= Marie Brenden =

Norwegian politician (1938–2012)

Marie Brenden (27 February 1938 – 31 July 2012) was a Norwegian educator and politician for the Labour Party.

She was born in Kvam Municipality in Nord-Trøndelag county as a daughter of smallholders Arnfinn Forfang (1913–1994) and Mimmi Haave (1912–1985). She finished secondary education in 1959, and took teacher's college in 1962. She spent most of her career at the primary school Saksheim in Saksumdal in Fåberg Municipality, where she was headmaster from 1979 to 1985.
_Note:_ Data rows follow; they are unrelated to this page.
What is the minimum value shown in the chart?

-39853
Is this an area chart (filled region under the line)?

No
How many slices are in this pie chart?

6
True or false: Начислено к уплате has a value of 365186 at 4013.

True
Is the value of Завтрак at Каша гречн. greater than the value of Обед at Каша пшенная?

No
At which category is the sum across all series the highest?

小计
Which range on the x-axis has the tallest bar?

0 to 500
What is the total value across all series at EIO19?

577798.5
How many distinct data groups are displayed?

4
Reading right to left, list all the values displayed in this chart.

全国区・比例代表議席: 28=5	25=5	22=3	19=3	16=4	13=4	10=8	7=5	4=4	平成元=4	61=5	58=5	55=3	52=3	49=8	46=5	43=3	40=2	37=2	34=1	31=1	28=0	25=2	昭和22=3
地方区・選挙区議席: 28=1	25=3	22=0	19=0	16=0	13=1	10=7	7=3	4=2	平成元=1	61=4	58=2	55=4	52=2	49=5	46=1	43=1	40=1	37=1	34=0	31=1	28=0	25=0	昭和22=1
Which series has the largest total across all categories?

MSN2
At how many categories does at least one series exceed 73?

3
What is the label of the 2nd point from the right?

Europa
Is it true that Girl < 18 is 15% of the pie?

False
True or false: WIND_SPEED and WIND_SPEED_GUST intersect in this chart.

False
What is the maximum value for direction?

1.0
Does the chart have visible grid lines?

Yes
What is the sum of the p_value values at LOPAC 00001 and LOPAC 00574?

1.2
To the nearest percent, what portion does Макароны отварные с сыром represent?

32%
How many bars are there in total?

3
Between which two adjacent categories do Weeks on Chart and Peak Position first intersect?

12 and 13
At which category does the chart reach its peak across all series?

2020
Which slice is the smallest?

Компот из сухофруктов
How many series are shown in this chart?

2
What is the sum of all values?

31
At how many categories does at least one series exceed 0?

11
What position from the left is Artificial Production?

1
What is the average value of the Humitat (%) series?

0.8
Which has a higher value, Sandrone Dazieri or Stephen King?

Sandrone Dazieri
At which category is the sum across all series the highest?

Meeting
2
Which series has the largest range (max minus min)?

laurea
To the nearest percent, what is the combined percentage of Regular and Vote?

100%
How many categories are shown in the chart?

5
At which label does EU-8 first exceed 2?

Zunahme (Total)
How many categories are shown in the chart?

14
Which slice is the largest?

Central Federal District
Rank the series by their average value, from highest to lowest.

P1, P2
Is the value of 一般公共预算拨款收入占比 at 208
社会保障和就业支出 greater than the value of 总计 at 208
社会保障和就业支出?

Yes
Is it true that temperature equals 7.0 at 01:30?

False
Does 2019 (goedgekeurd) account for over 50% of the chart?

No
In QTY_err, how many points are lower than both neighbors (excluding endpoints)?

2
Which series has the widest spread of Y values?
Brenden was a member of the executive committee of the municipal council of Lillehammer Municipality from 1975 to 1983, and of the executive committee of Oppland county council from 1983 to 1987. She was elected to the Parliament of Norway from Oppland in 1985, and was re-elected on two occasions in 1989 and 1993. She served as a deputy representative during the term 1981-1985. She was a member of the Standing Committee on Social Affairs from 1985 to 1993, except from 1989 to 1990 when she was a member of the Standing Committee on Justice. For her last term she was a member of the Standing Committee on Defence, and was also party whip and parliamentary secretary.

Brenden chaired the small sports club Rinna IL from 1980 to 1982. From 1983 she worked with getting the 1994 Winter Olympics to Lillehammer, and from 1988 to 1993 she was a member of the Lillehammer Olympic Organising Committee.